REQUIRED ACTION
The required output is every line from the beginning of the entries below through the line that includes "xem chi tiết", copied exactly.

LISTED RECORDS
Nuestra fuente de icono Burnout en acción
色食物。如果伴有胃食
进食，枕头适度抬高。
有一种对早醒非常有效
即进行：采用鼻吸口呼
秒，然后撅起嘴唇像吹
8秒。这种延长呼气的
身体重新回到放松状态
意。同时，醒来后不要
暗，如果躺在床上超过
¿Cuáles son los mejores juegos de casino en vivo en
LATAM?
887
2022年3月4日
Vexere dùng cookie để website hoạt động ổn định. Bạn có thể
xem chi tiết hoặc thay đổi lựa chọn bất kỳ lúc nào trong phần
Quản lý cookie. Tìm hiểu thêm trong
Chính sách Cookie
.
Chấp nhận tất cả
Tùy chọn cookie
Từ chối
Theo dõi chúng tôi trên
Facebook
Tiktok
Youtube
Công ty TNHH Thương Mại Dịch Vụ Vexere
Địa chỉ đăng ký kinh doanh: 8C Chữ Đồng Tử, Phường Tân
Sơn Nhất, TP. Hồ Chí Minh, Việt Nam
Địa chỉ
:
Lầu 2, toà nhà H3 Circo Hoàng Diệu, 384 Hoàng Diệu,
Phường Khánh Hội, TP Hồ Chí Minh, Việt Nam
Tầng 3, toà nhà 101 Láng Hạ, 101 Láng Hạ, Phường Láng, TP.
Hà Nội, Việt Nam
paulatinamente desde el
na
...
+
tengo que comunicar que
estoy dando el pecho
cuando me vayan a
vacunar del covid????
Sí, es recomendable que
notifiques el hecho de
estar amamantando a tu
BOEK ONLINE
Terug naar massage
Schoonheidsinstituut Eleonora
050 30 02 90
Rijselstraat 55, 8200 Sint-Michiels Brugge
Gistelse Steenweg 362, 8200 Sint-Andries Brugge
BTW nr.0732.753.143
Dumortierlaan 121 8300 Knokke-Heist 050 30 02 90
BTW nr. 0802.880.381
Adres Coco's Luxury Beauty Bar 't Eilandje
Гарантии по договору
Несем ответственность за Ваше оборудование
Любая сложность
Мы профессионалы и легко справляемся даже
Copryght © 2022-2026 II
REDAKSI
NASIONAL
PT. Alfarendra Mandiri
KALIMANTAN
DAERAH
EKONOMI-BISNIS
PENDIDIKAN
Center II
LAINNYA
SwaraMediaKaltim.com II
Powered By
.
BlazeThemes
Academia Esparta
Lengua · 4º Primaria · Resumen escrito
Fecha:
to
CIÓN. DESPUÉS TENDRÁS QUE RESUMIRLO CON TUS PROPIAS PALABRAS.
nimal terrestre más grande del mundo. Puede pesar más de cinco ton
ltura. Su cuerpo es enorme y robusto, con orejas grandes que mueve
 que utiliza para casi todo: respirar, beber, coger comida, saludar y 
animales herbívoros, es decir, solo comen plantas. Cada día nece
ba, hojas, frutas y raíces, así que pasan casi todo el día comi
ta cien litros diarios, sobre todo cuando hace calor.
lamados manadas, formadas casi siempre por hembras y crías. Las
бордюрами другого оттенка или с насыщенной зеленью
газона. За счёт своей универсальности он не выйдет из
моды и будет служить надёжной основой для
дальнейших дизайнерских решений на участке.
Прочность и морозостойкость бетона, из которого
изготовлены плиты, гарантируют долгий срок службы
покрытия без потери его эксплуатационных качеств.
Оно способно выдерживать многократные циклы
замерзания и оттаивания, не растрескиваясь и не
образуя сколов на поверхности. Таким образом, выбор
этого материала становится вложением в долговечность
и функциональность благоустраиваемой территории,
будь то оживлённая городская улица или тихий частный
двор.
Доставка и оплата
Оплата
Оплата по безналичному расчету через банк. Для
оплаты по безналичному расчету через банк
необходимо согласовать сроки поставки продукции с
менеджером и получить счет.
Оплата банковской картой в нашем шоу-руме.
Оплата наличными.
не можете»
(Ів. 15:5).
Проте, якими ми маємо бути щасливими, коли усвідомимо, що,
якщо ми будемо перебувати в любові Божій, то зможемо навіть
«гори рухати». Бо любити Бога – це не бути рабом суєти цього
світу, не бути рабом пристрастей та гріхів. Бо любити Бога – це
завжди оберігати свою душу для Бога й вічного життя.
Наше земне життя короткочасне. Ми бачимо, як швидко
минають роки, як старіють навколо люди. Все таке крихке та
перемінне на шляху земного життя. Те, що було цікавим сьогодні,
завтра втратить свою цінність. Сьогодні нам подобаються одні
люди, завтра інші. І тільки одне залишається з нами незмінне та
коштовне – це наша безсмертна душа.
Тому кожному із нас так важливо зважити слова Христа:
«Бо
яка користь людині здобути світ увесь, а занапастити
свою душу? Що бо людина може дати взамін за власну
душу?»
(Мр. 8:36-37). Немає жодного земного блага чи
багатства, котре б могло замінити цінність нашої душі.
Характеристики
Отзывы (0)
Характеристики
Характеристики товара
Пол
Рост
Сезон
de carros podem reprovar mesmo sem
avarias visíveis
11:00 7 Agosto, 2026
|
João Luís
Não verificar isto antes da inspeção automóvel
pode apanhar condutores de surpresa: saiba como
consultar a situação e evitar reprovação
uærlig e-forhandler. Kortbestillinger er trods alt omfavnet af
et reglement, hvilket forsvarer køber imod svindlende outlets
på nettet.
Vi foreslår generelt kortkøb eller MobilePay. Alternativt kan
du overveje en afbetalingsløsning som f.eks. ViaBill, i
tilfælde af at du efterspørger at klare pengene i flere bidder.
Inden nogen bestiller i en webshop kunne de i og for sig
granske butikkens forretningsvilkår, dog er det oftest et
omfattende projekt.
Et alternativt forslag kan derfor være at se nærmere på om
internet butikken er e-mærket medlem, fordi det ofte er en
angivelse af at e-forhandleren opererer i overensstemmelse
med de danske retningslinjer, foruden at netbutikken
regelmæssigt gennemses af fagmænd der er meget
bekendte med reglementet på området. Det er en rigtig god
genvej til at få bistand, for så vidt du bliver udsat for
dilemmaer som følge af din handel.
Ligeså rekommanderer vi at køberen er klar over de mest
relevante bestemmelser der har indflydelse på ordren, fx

RESPONSE AREA
Nuestra fuente de icono Burnout en acción
色食物。如果伴有胃食
进食，枕头适度抬高。
有一种对早醒非常有效
即进行：采用鼻吸口呼
秒，然后撅起嘴唇像吹
8秒。这种延长呼气的
身体重新回到放松状态
意。同时，醒来后不要
暗，如果躺在床上超过
¿Cuáles son los mejores juegos de casino en vivo en
LATAM?
887
2022年3月4日
Vexere dùng cookie để website hoạt động ổn định. Bạn có thể
xem chi tiết hoặc thay đổi lựa chọn bất kỳ lúc nào trong phần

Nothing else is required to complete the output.